Text segment —

__________________________________________________

Instead I now use the Manifold library which has a Deferred implementation (think javascript promises). I also use Aleph for making non-blocking HTTP requests which return a Manifold Deferred. Both of these are by Zach Tellman – a gentlemen and a scholar I do say.

Since we are traversing a tree we can just call each branch in parallel all the way down. Manifold has this nice let-flow construct which turns callback code into synchronous looking code (think await or go blocks) … but I didn’t use it because I’m lazy. So instead the part of expand that calls each branch in parallel looks like:

(defn expand-fields [graph executer path type fields input]
  (let [kvs (map (fn [field]
                   (let [edge (field-edge graph type field)]
                     (d/chain (expand graph executer (conj path (field-key field)) edge field input)
                              (fn [value]
                                [(field-key field) value]))))
                 fields)]
    (d/chain (apply d/zip kvs) (fn [kvs]
                                 (into {} kvs)))))

__________________________________________________

Aerial feature coordinate data —
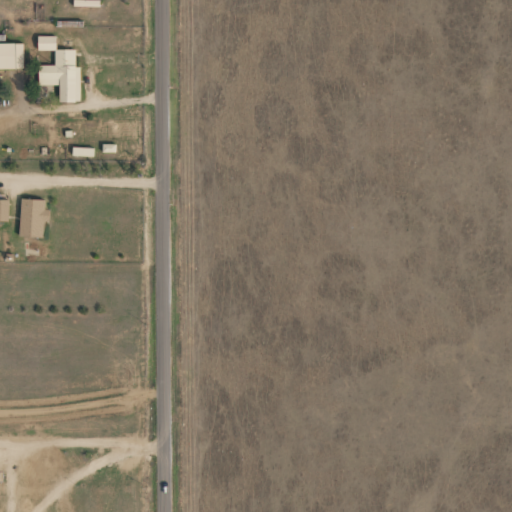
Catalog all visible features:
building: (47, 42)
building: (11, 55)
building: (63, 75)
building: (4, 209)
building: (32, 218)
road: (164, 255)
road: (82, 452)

__________________________________________________

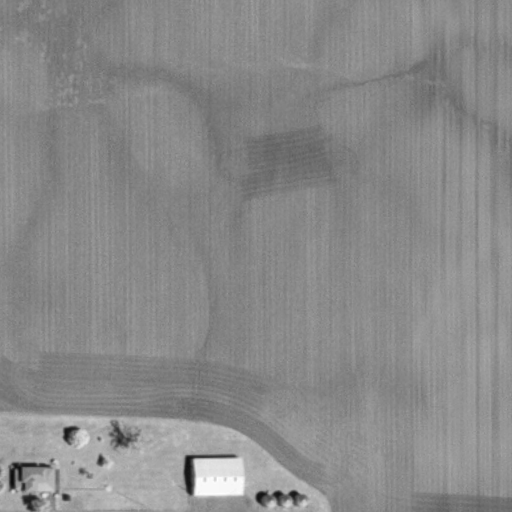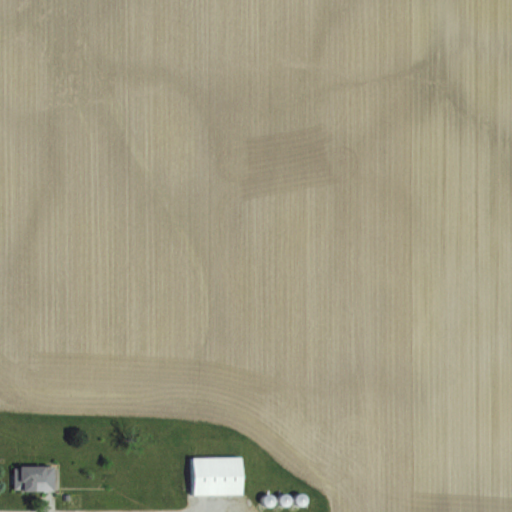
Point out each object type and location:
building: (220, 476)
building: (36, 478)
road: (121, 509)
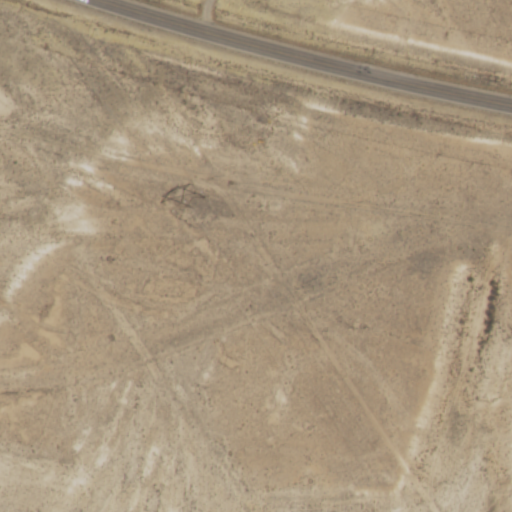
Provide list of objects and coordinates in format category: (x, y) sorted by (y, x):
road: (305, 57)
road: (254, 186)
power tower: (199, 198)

__________________________________________________

Goal of the exercise —
Answer from the text about Manifold and Aleph:
(a) What do Aleph's non-blocking HTTP requests return?
(b) Which Manifold construct that makes callback code look synchronous did the writer decide not to use?
(c) In the definition of expand-fields, which Manifold function is applied to kvs?
The records were taken from a different source than the text.

Reply to the task —
(a) A Manifold Deferred.
(b) The let-flow construct.
(c) d/zip.